Swaminathan calls for harmonising organic farming and new genetics

Special Correspondent

CHENNAI: While biotechnology has a vital role to play in helping India and the world achieve food security, there is a need to “harmonise organic farming and the new genetics” to ensure that agricultural productivity does not compromise ecological sustainability, agricultural scientist M.S. Swaminathan said here on Tuesday.

The use of genetically modified crops continued to be debated, and only an autonomous, professionally-led national biotechnology regulatory authority would “inspire public confidence” in them, he said, speaking at the start of a three-day international conference on recent developments in biotechnology.

Food security

Dr. Swaminathan said food security was one of the biggest challenges the world was now facing. The global demand for rice was expected to be 800 million tonnes by 2025, and 585 million tonnes was the global production in 2003. This would imply an increase in average yield from the current five tonnes per hectare to 8.5 tonnes.

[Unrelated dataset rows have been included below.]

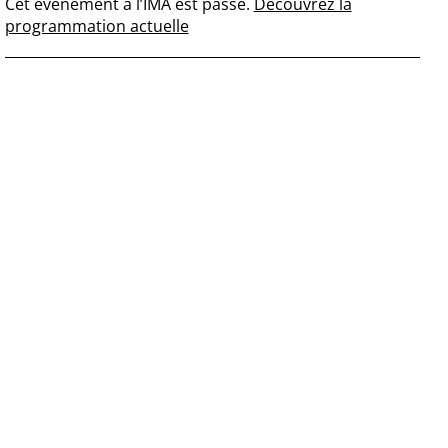
Cet événement à l’IMA est passé.
Découvrez la
programmation actuelle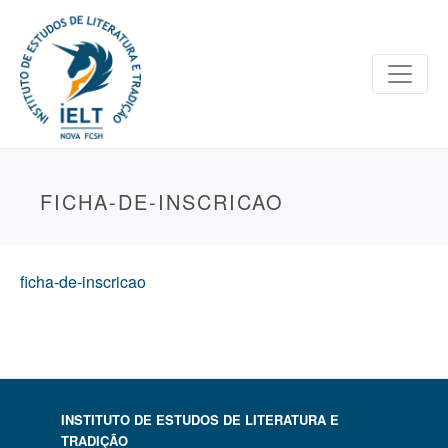
FICHA-DE-INSCRICAO
ficha-de-inscricao
INSTITUTO DE ESTUDOS DE LITERATURA E
TRADIÇÃO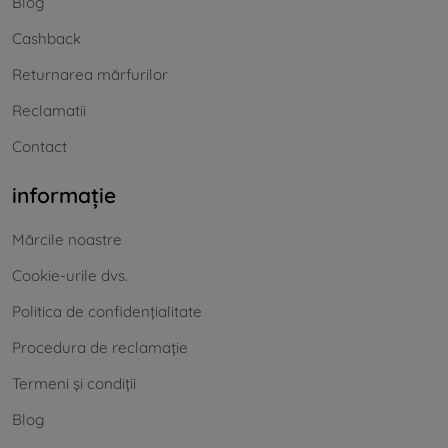
Blog
Cashback
Returnarea mărfurilor
Reclamatii
Contact
informație
Mărcile noastre
Cookie-urile dvs.
Politica de confidențialitate
Procedura de reclamație
Termeni și condiții
Blog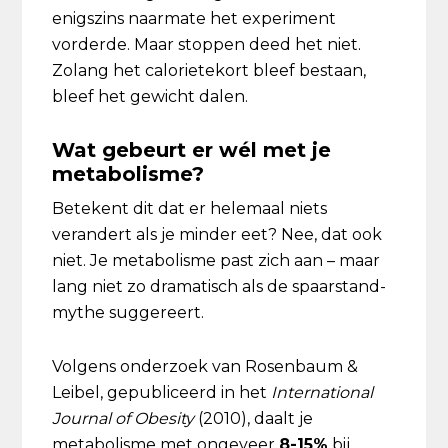
enigszins naarmate het experiment
vorderde. Maar stoppen deed het niet.
Zolang het calorietekort bleef bestaan,
bleef het gewicht dalen.
Wat gebeurt er wél met je
metabolisme?
Betekent dit dat er helemaal niets
verandert als je minder eet? Nee, dat ook
niet. Je metabolisme past zich aan – maar
lang niet zo dramatisch als de spaarstand-
mythe suggereert.
Volgens onderzoek van Rosenbaum &
Leibel, gepubliceerd in het
International
Journal of Obesity
(2010), daalt je
metabolisme met ongeveer
8-15%
bij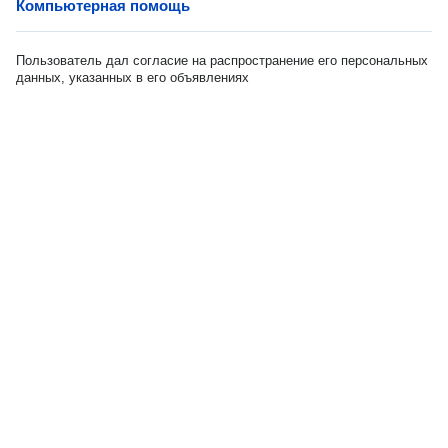
Компьютерная помощь
Пользователь дал согласие на распространение его персональных
данных, указанных в его объявлениях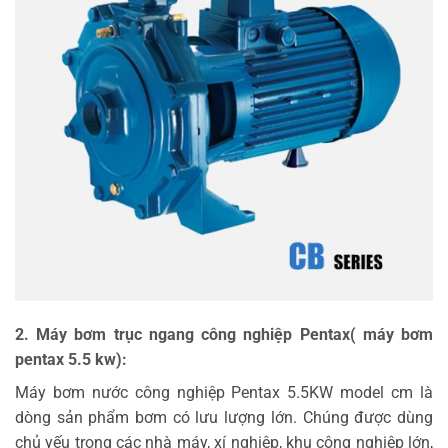
2. Máy bơm trục ngang công nghiệp Pentax( máy bơm
pentax 5.5 kw):
Máy bơm nước công nghiệp Pentax 5.5KW model cm là
dòng sản phẩm bơm có lưu lượng lớn. Chúng được dùng
chủ yếu trong các nhà máy, xí nghiệp, khu công nghiệp lớn,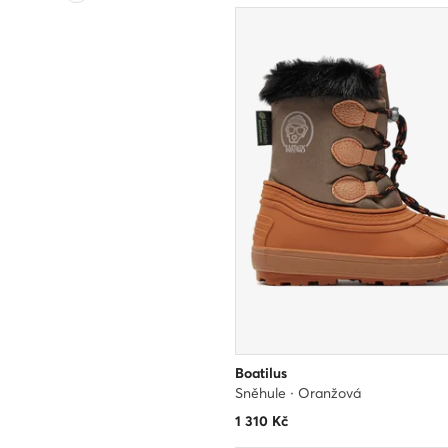
Boatilus
Sněhule · Oranžová
1 310
Kč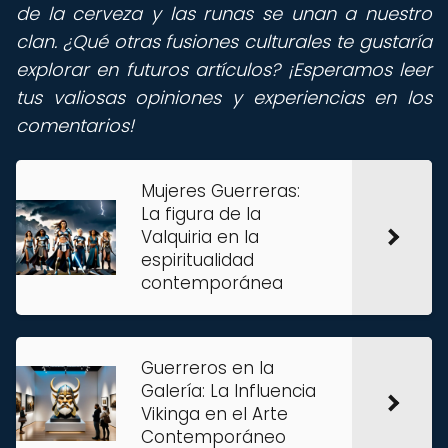
de la cerveza y las runas se unan a nuestro
clan. ¿Qué otras fusiones culturales te gustaría
explorar en futuros artículos? ¡Esperamos leer
tus valiosas opiniones y experiencias en los
comentarios!
Mujeres Guerreras:
La figura de la
Valquiria en la
espiritualidad
contemporánea
Guerreros en la
Galería: La Influencia
Vikinga en el Arte
Contemporáneo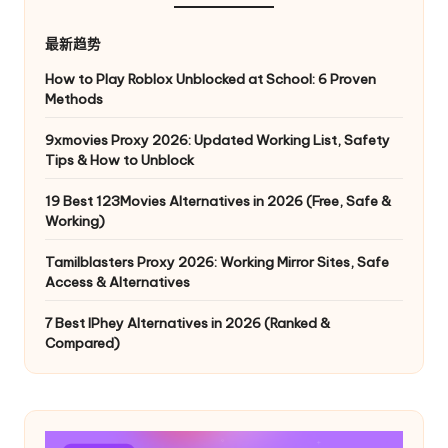
最新趋势
How to Play Roblox Unblocked at School: 6 Proven
Methods
9xmovies Proxy 2026: Updated Working List, Safety
Tips & How to Unblock
19 Best 123Movies Alternatives in 2026 (Free, Safe &
Working)
Tamilblasters Proxy 2026: Working Mirror Sites, Safe
Access & Alternatives
7 Best IPhey Alternatives in 2026 (Ranked &
Compared)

“Land is a shrinking resource, so we need to produce more and more food on less and less land. What we need is an Evergreen Revolution, but with ecologically sustainable techniques like organic farming, horticulture and green agriculture,” he said.

Biotech advantages

With expected climatic changes and sea-level rises as a result of global warming, biotechnology could have a crucial role to play in ensuring bio-diversity and making crops more resistant to external stresses. “The main advantage of biotechnology and bio-diversity is that it makes available genes with different qualities [such as drought- and salinity-tolerance]. This becomes more important with the global climate change. We do not know which genes will be needed in future in the context of more floods, so there is a need to preserve different varieties,” Dr. Swaminathan said.

The M.S. Swaminathan Research Foundation has developed sea-water tolerant varieties of rice by isolating genes from mangroves and transferring them to rice crops.

The crops underwent limited field trials, but there were several restrictions on extensive trials of genetically modified crops placed by the Supreme Court on petitions that raised questions about the impact of such crops on bio-safety.